Nous avions, cette année-là, une résolution sur la situation en Birmanie. Elle était présentée par notre ambassadrice et une représentante des Etats-Unis, avec qui nous avions fusionné notre résolution. C'était une résolution politique et agressive, réclamant des élections libres et la libération d'aung San Su Kyi... Le débat a été chaud et agité !! Et, à une dizaine de voix près, la résolution n'est pas passée.
Or nous l'avons débattue assez rapidement, le matin de la deuxième journée. Et, tant que la résolution n'est pas passée, il faut savoir que nous n'avions pas trop osé participer ou nous opposer, de crainte d'avoir des "représailles"... A partir de ce moment-là, nous nous sommes... déchaînées, ma foi. Nous avions des questions sur chaque résolution (c'est facile, en fait : qui agit ? avec quel argent ? avec quel personnel ? on pouvait décliner ces questions pratiquement à chaque fois) ! Je suis même allée, moi, parler à la tribune, volontairement, contre une résolution (économique, puisque c'était ma commission).
Hé bien, laissez-moi vous dire, on n'a jamais autant l'accent français qu'à la tribune des Nations-Unies devant 500 personnes.

Enfin voilà, une excellente expérience. Et pour ne rien oublier, si, quand même, je précise que même les "juges" sont des lycéens. Tirés au sort, même si ce sont généralement des élèves du lycée américain qui organise.
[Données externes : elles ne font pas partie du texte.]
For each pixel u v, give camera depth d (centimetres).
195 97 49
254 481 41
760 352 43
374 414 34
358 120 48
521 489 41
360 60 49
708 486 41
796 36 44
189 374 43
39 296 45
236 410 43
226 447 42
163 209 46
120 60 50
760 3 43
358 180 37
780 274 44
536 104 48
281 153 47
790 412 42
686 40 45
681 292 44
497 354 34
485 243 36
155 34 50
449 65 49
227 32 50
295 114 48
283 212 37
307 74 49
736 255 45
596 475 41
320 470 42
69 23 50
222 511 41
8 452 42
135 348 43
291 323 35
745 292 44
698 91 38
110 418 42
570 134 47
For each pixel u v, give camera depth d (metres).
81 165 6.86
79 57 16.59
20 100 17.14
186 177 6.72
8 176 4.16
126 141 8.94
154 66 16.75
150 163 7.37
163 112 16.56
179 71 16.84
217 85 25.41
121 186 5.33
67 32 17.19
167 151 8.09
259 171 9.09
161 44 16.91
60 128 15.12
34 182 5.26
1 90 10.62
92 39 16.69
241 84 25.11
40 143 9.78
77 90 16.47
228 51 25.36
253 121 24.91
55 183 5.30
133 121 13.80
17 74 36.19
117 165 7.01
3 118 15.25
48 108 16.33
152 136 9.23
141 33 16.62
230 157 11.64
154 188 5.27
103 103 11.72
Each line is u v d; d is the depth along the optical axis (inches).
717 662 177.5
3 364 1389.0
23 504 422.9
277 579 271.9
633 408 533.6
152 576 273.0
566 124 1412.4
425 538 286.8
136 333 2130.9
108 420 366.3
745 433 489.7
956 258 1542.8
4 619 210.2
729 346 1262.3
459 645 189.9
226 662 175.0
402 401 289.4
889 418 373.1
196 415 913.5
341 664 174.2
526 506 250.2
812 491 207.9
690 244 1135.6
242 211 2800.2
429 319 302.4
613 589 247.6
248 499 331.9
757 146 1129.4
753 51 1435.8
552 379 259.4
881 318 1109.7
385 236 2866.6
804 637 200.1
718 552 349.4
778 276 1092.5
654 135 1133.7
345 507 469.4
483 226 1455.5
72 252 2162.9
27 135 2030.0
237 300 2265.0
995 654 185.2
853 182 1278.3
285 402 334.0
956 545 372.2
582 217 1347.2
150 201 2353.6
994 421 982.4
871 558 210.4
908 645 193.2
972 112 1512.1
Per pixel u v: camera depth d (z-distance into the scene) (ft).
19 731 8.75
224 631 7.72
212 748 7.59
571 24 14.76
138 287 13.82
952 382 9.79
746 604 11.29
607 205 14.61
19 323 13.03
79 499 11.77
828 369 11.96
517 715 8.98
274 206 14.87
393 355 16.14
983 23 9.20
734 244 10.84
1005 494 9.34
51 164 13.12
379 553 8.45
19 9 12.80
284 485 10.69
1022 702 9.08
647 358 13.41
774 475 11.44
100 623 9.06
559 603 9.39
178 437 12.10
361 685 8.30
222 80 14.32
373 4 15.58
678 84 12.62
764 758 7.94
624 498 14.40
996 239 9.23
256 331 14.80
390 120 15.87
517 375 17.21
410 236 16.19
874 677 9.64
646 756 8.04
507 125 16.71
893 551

Il y a également un service de presse qui prend des photos et fait des articles : un mini-journal est distribué tous les jours à la pause de midi et raconte la journée de la veille !!!
Oh, il y a un aussi un service de sécurité (toujours des lycéens), qui ont aussi pour rôle de passer les petits messages entre les différents pays. Parce que oui, on ne peut pas les passer comme ça, donc pour communiquer d'un pays à l'autre (ou avec les juges ou la personne qui a la tribune, pour lui suggérer un argument ou lui demander de nous céder la tribune), on doit écrire sur un petit papier (imprimé au préalable avec le drapeau de notre pays, etc) et le passer à un agent de sécurité. Qui le lit et le passe (pas toujours, d'ailleurs, mais généralement) à qui de droit. C'est comme ça, par exemple, qu'on a organisé entre nous et les Etats-Unis qui lisait la résolution (nous) et qui répondait aux questions (eux).
Et bien sûr, les messages doivent être en anglais. Pas question d'écrire des conneries en Français aux copains qui représentent un autre pays. Pas de messages idiots ou (trop) inutiles non plus. Ils ne sont pas distribués.

L'année encore d'après, j'étais partie au Niger.

Enfin voilà, j'en garde d'excellents souvenirs, qui passent un peu à la trappe, en fait. J'ai peu l'occasion de raconter ça, mais j'ai adoré l'expérience.